> **Task prompt**
Your output should be the lines below from the one holding "widow, stepmother, in-laws." through the one holding "7. When her", transcribed exactly, with no pictures.

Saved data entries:
--
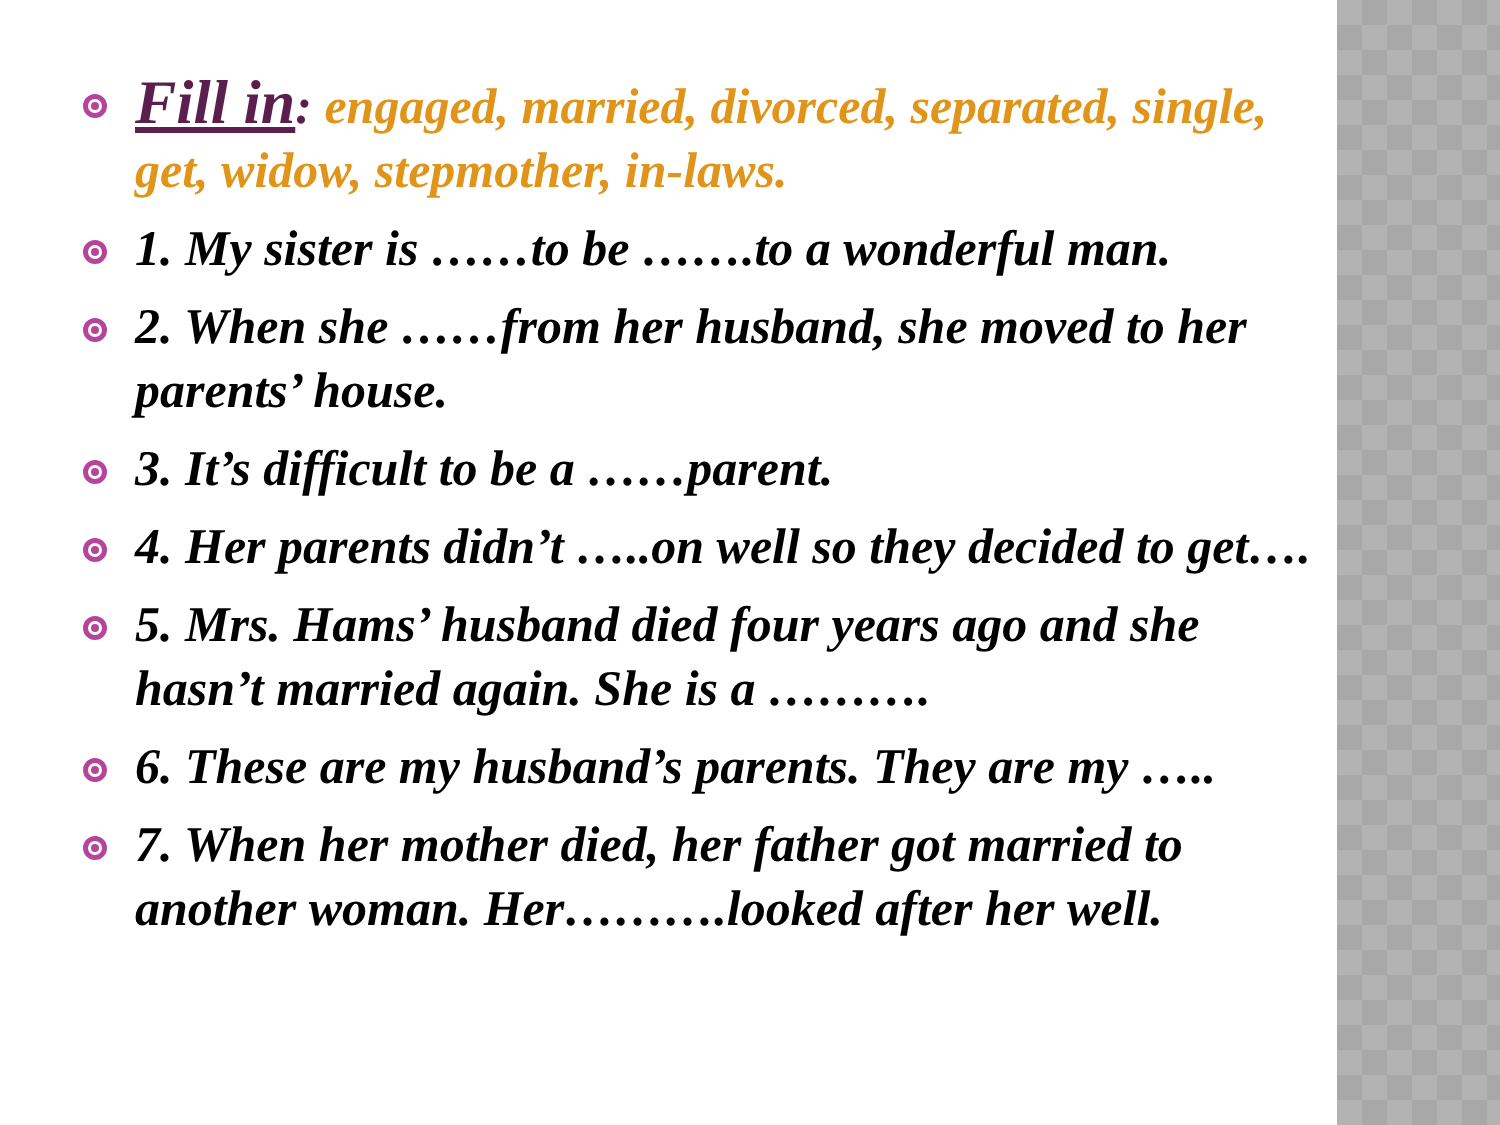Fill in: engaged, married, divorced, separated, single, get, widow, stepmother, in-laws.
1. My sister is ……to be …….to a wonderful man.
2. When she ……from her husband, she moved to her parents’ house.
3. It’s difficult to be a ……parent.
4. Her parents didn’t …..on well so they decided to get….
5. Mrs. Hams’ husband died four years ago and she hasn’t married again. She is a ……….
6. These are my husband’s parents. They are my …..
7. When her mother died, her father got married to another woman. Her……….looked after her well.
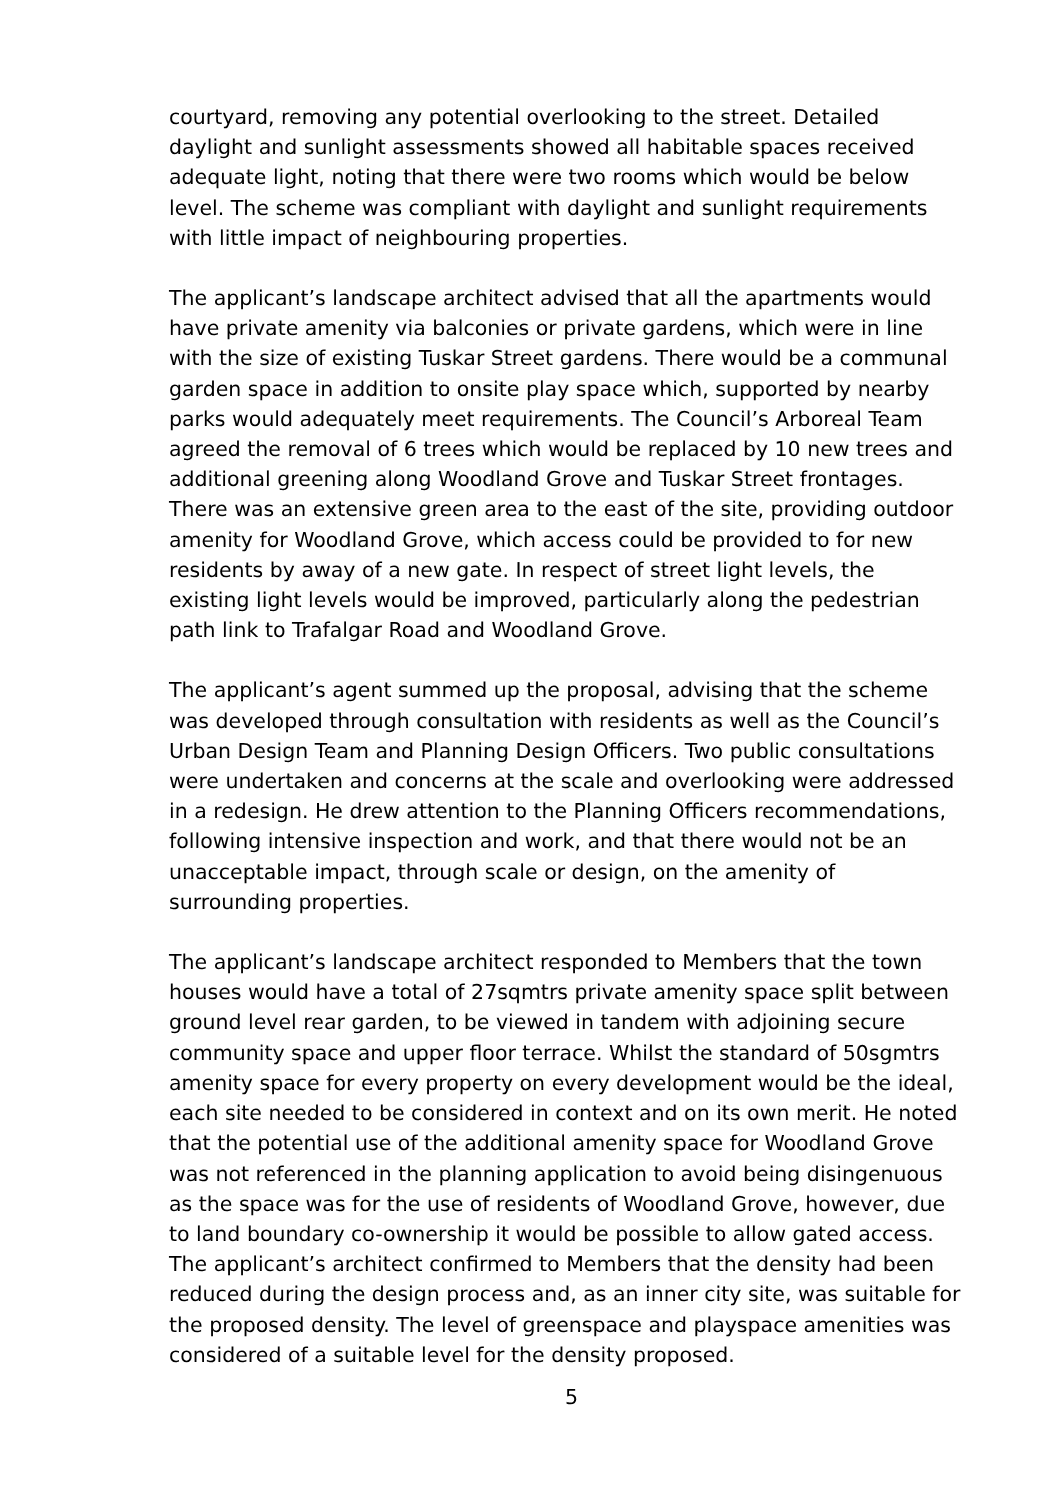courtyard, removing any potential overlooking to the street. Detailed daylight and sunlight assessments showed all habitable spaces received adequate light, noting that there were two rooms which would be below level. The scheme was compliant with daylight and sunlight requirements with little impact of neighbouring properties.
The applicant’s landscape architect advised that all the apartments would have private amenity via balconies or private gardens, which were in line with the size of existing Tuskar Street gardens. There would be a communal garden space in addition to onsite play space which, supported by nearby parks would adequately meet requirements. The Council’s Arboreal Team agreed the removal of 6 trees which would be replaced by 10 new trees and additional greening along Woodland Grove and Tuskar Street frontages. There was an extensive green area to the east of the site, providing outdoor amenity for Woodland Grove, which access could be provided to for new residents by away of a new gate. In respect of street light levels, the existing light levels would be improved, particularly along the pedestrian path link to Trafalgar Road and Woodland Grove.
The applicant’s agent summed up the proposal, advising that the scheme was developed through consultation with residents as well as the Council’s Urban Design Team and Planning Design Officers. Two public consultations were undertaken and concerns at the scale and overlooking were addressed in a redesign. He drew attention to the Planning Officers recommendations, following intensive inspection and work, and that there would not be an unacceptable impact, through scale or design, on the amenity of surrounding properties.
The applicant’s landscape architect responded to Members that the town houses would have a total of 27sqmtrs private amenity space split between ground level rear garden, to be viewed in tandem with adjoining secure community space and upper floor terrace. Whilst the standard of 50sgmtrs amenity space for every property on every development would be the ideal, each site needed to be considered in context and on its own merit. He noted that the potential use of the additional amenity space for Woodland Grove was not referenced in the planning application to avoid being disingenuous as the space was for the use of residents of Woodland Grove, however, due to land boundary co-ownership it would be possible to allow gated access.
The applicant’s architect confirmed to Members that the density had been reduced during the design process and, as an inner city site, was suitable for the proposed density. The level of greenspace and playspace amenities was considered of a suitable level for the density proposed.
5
--
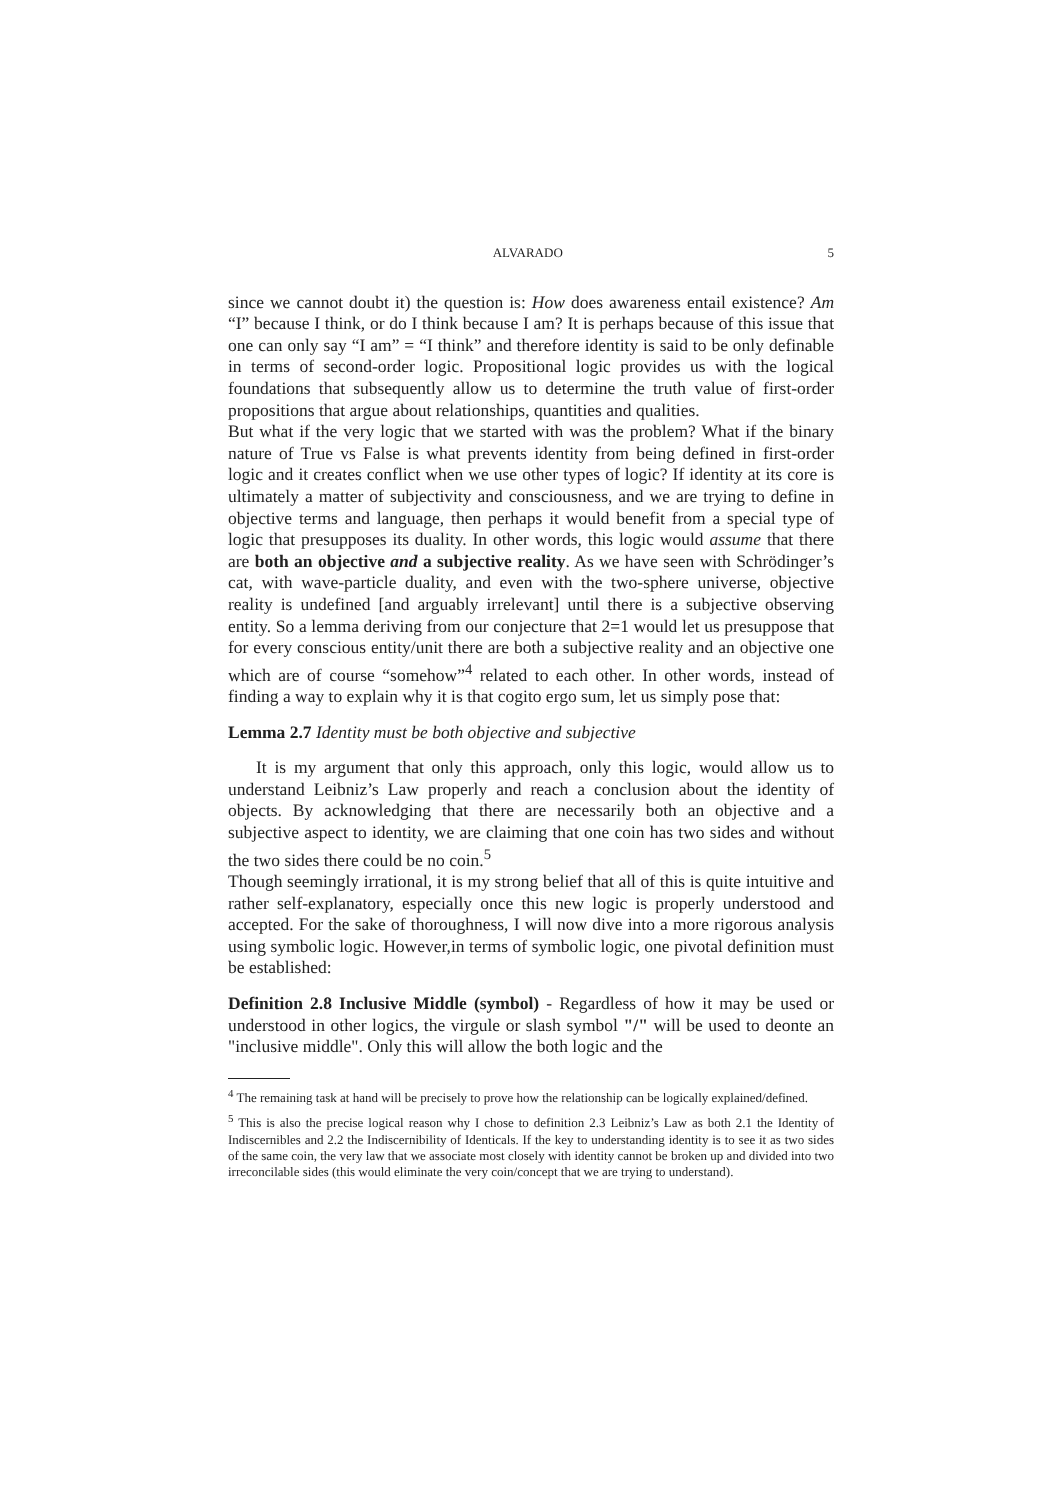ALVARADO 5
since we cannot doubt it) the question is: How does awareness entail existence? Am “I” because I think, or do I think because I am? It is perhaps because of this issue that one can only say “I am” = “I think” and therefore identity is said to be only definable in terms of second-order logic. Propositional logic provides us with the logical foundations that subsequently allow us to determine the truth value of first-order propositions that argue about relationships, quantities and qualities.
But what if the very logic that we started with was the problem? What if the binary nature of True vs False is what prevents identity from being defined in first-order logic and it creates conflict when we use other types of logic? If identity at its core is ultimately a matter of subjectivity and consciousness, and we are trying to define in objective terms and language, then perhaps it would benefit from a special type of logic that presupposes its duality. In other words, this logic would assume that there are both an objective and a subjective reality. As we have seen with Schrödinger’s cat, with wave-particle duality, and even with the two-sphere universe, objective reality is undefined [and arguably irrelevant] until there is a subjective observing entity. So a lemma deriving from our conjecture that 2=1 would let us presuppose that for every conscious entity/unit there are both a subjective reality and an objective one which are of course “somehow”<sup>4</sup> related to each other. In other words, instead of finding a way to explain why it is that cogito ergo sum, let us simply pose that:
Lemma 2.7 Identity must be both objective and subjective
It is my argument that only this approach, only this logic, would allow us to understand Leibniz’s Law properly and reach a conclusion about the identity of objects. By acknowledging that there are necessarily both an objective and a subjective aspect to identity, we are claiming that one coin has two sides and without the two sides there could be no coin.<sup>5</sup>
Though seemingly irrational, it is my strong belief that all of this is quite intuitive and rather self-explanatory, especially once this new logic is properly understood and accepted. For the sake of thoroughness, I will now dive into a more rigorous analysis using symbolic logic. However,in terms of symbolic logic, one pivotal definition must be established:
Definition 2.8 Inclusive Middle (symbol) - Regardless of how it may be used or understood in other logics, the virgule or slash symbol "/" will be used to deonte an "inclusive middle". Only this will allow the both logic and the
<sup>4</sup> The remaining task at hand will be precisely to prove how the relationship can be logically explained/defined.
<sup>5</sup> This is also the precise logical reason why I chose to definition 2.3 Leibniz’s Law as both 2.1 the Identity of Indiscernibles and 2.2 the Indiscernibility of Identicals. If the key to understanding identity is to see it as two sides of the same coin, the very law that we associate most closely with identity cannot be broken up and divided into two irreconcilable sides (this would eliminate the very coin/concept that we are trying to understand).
--
> **Solution to this problem**
Fill in: engaged, married, divorced, separated, single, get, widow, stepmother, in-laws.
1. My sister is ……to be …….to a wonderful man.
2. When she ……from her husband, she moved to her parents’ house.
3. It’s difficult to be a ……parent.
4. Her parents didn’t …..on well so they decided to get….
5. Mrs. Hams’ husband died four years ago and she hasn’t married again. She is a ……….
6. These are my husband’s parents. They are my …..
7. When her mother died, her father got married to another woman. Her……….looked after her well.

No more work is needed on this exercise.